Kentucky farmer and writer Wendell Berry (b. 1934) wrote a poem called, simply enough, “How to Be a Poet” with the whimsical subtitle “(to remind myself).” Even if you have no ambition to write poetry yourself, I still encourage you to visit the Poetry Foundation website and read the poem in its entirety: for Berry’s advice to poets could almost word for word be profitably offered to contemplatives and aspiring mystics.
Just a few of the gems that dance through this poem: “Make a place to sit down. Sit down. Be quiet” … “patience joins time to eternity” … “Breathe with unconditional breath the unconditioned air” … “Accept what comes from silence. Make the best you can of it.”
I could easily offer a reflection on any of these, but since his insight into patience is what first caught my eye, let’s go with that one. To walk the contemplative path means to dance at the place where time and eternity are not-two. Ram Dass exhorted us to “be here now” — for it is only in the present moment that we can touch not only eternity, but truly the face of the Divine.
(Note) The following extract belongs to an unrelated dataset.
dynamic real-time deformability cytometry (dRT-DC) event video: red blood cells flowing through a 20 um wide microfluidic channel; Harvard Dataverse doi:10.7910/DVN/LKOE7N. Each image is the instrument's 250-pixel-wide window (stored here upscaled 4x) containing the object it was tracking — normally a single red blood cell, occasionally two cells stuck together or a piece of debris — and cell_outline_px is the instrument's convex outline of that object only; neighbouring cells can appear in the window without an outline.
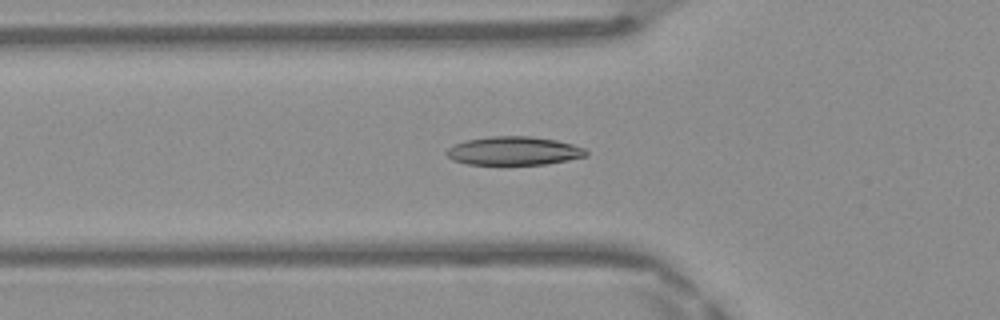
{"species": "Egyptian fruit bat (a non-hibernating species)", "species_latin": "Rousettus aegyptiacus", "temperature_condition": "warm", "stored_images_in_passage": 39, "camera_frame_rate_fps": 3000, "um_per_image_px": 0.085, "frame": {"image": 1, "passage_image": 7, "time_ms": 2.0, "image_size_px": [1000, 320], "cell_outline_px": [[588, 156], [548, 164], [468, 164], [452, 160], [444, 152], [448, 148], [464, 140], [488, 136], [528, 136], [556, 140], [572, 144], [584, 148], [588, 152]], "centroid_in_image_um": [43.67, 12.82], "position_along_channel_um": 82.1, "area_um2": 23.24}}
But then there’s patience. Ay yi yi! I grew up with my mother intoning “Patience is a virtue” whenever I made it clear that for me patience was in short supply. I don’t think it helped me to get more patient. Patience is #4 on the list of the Fruit of the Spirit (Galatians 5:22-23), behind only love, joy and peace. The Greek word that is translated as patience is μακροθυμία — macrothymia, which literally means longsuffering. Perhaps the macro in macrothymia points us to Wendell Berry’s fascinating insight, for whether it is a single moment of linear time or the serene timelessness of eternity, perhaps to find that place where those two are, in fact, one requires a patient long suffering indeed.
Suffering implies receiving and holding the pain and the turmoil that life seems always ready to send our way. Long suffering: an ability to persevere in that sacred holding. This is not easy: as anyone undergoing chemotherapy can report, suffering rarely gets easier as it goes along. There is no gold star or medal offer to us when we suffer long or well. Patience is its own reward, and that reward is a unique opportunity to relate to time more deeply, more presently, more eternally. And in all of this, the Spirit is present.